Senate Votes to Lift an Embargo on Cuba
Measure to End Most Unilateral Export Bans Would Allow Food, Medicine Sales
By Thomas W. Lippman
Washington Post Staff Writer
The economic distress of the nation's farmers trumped 30 years of foreign
policy ideology this week as the Senate voted to lift the U.S. embargo
on
the sale of food and medicine to Cuba.
Farm-state senators from both parties rallied to support an amendment to
the $68 billion agriculture spending bill that would lift most unilateral
U.S.
embargoes on the export of food and medicine to Cuba and other
countries. It also would prohibit the president from imposing such bans
in
the future without the consent of Congress.

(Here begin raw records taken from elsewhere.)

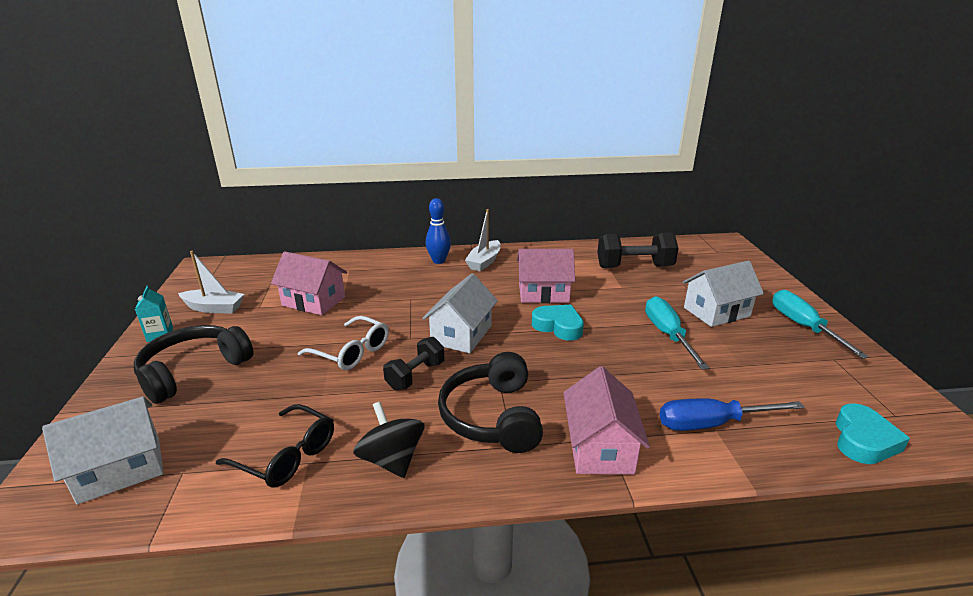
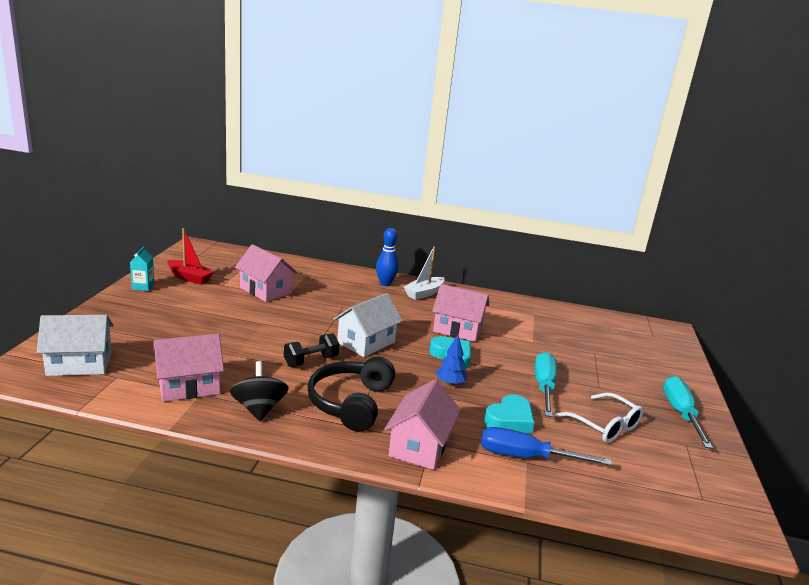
camera: 15 degrees right, 5 degrees down
black headphones [134,325,253,404] -> none
white boat [178,251,244,314] -> red boat [167,228,214,285]
black glasses [216,404,334,488] -> pink house [153,334,224,402]
white glasses [298,316,389,370] -> white glasses moved to [555,392,644,443]
black dumbbell [597,232,679,268] -> none
white house [683,261,764,327] -> none
turquoise heart [836,403,910,464] -> turquoise heart moved to [484,394,535,433]
none -> blue tree [436,335,468,386]

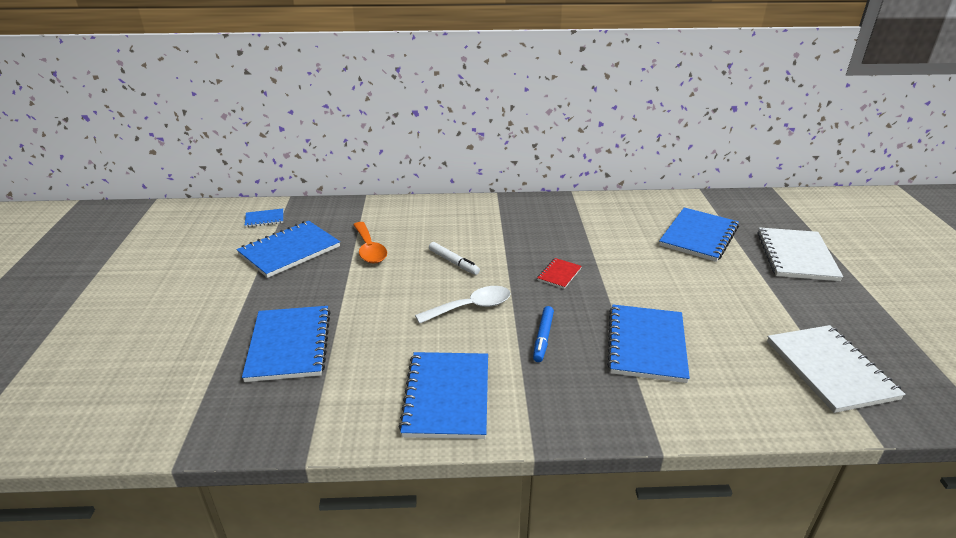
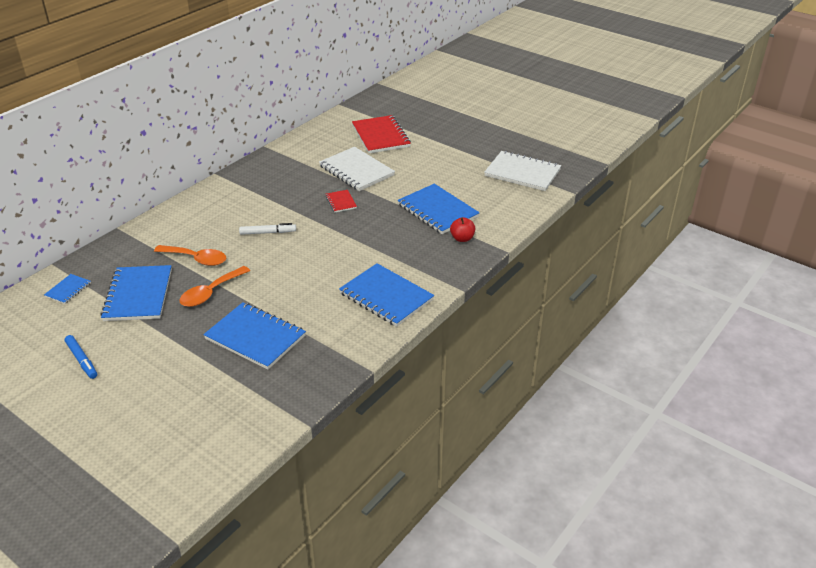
camera: 50 degrees left, 5 degrees up
white spoon [415,286,511,324] -> none
blue marker [533,306,554,362] -> blue marker moved to [65,335,97,379]
blue notebook [659,207,739,262] -> red notebook [352,115,411,153]
white notebook [757,227,843,281] -> white notebook moved to [319,147,395,191]
none -> orange spoon [180,266,250,307]
none -> red apple [450,217,475,242]

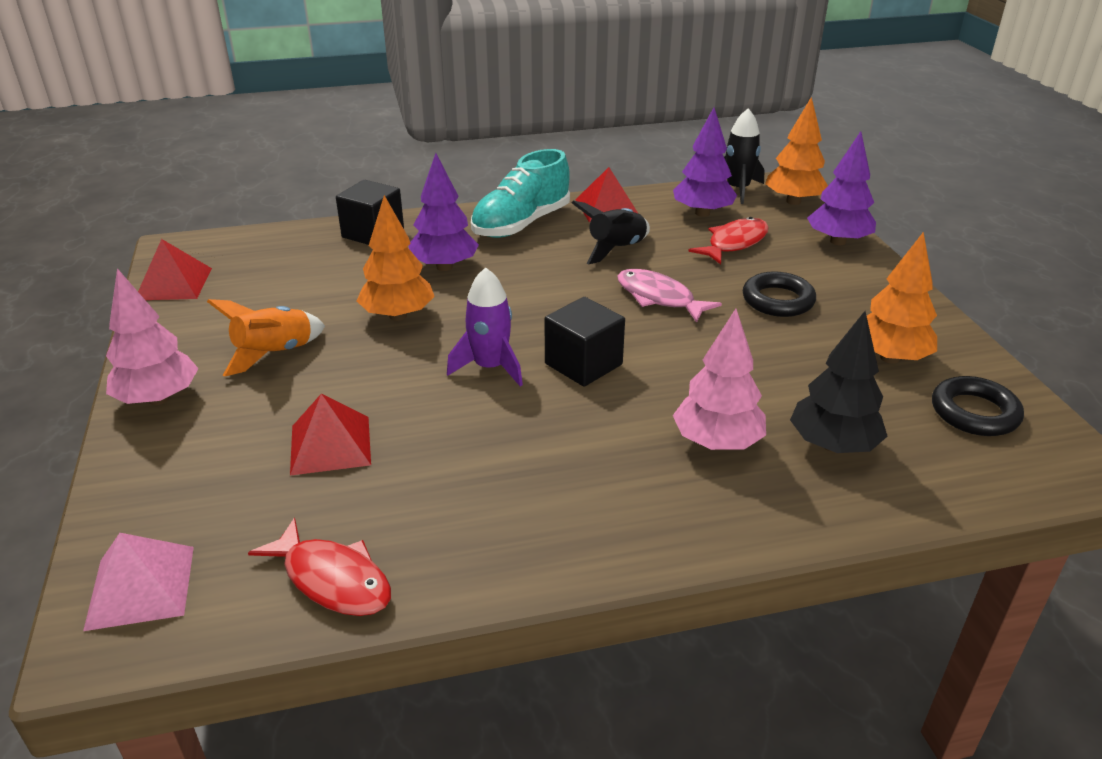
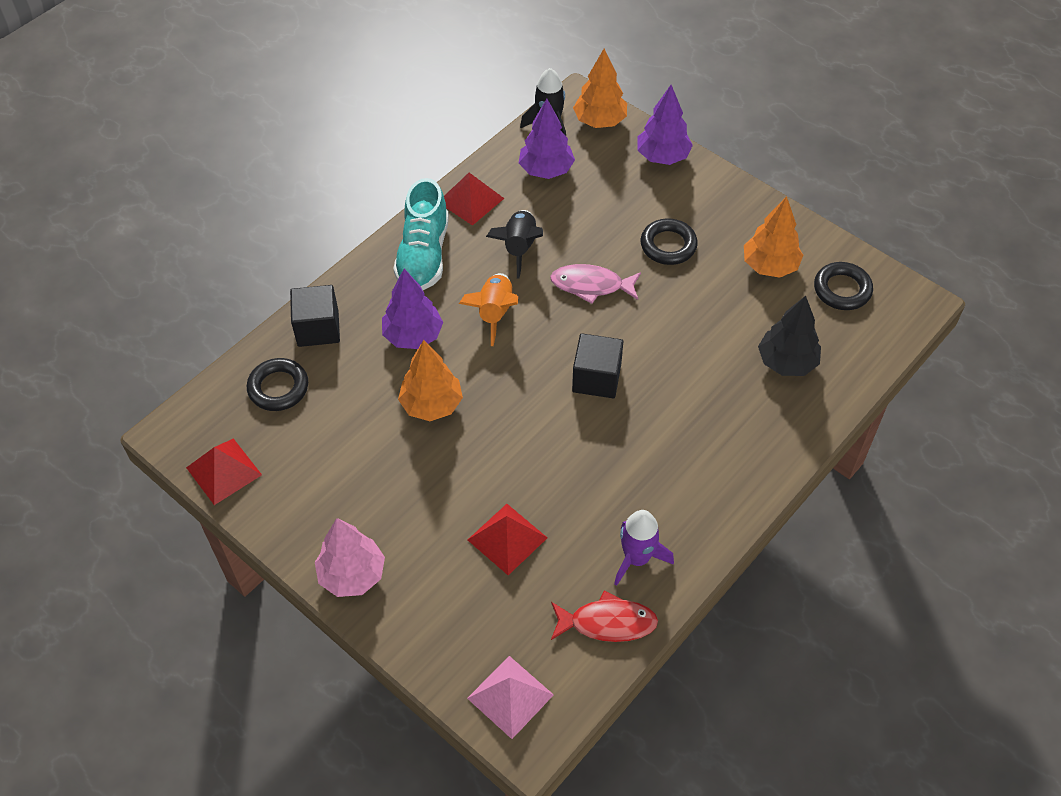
camera: 35 degrees left, 20 degrees up
orange rocket [207,299,325,377] -> orange rocket moved to [459,273,518,346]
purple rocket [447,267,523,386] -> purple rocket moved to [614,510,674,586]
pink tree [673,309,766,450] -> none
red fish [688,217,769,264] -> none
none -> black ring [247,358,308,411]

If enacted, the measure would sharply curtail use of a standard weapon
in
the foreign policy arsenal, the denial of access to U.S. agricultural bounty,
medicine and medical technology. The House version of the spending bill
contains no similar provision, so the outcome will be determined by a
House-Senate conference.
"This is a major shift in national policy and an important gain for farmers
in
Missouri and the rest of the country," said the measure's sponsor, Sen.

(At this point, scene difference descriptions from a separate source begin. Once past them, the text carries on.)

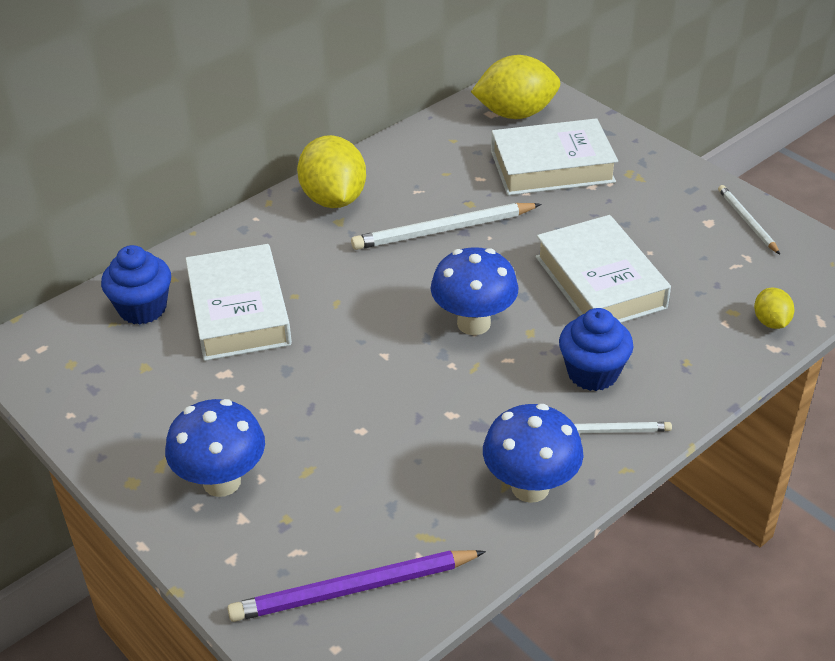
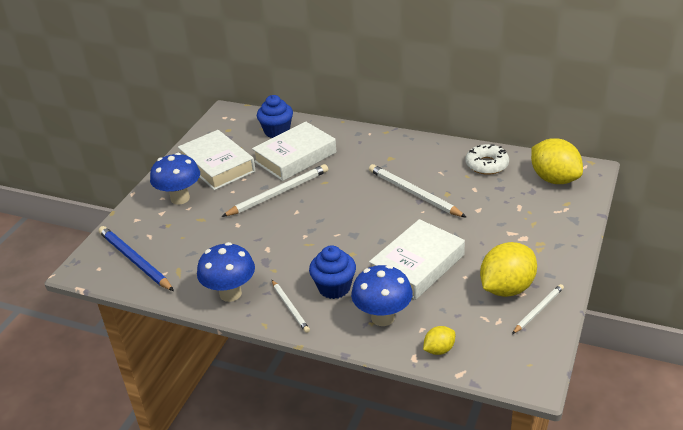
camera: 65 degrees right, 5 degrees down
purple pencil [227,550,486,622] -> blue pencil [99,226,174,291]
yellow lemon [297,135,366,208] -> yellow lemon moved to [480,242,537,297]
blue mushroom [431,247,519,335] -> blue mushroom moved to [351,265,413,326]
white book [491,118,618,195] -> white book moved to [178,130,256,190]
none -> white pencil [221,164,328,217]
none -> white donut [466,144,509,175]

John D. Ashcroft (R-Mo.). "At a time of drought and financial hardship
from low prices, this will protect farmers from being used as pawns of
diplomacy."
According to Philip Peters, an analyst of Latin American affairs at the
Lexington Institute, a Washington think tank, this is the first time that
either
house of Congress has voted to ease trade sanctions on Cuba since 1992,
when Congress allowed resumption of normal payments for international
telephone calls to the island. In effect, Peters added, the Senate has
"almost completely dismantled the Cuba food and medicine embargo."
Americans for Humanitarian Trade With Cuba, a coalition of business,
religious and legal organizations that has opposed the ban on food and
medicine sales to Cuba, hailed the Senate action as "a milestone victory."
The group's executive director, Sylvia Wilhelm, a Cuban American, said
in
a statement that "the Cuban people want and need food and medicine from
the U.S. and will applaud this important development."
The debate in the Senate, however, was not centered on Cuba. It was
about declining U.S. farm exports worldwide and the desire of agricultural
groups to eliminate unilateral food export bans. The Ashcroft amendment
does not even mention Cuba specifically--it eliminates unilateral export
bans, and thus would also apply to North Korea and other countries listed
by the State Department as sponsors of international terrorism.
It would not apply to Iraq or other countries to which sales are restricted
by United Nations sanctions.
The Senate passed the farm spending bill by voice vote. In the only
recorded vote on the Ashcroft amendment, a move to table it was
defeated, 70 to 28.
A Clinton administration spokesman said the White House "is prepared to
work with Congress" on crafting the final wording of the bill. Earlier
this
year, President Clinton modified the Cuba trade embargo to authorize
limited sales of food and fertilizer to independent, non-governmental
organizations in Cuba.
Advocates of ending the embargo on Cuba said the president's decision
has had little if any effect because the only food industry entities in
Cuba
not controlled by President Fidel Castro's Communist government are
small family-owned restaurants with no purchasing power.
The Ashcroft amendment would still require Treasury Department export
licenses for sales to countries on the terrorism list, but exporters could
obtain general licenses for a year at a time, rather than having to seek
a
separate license for each transaction.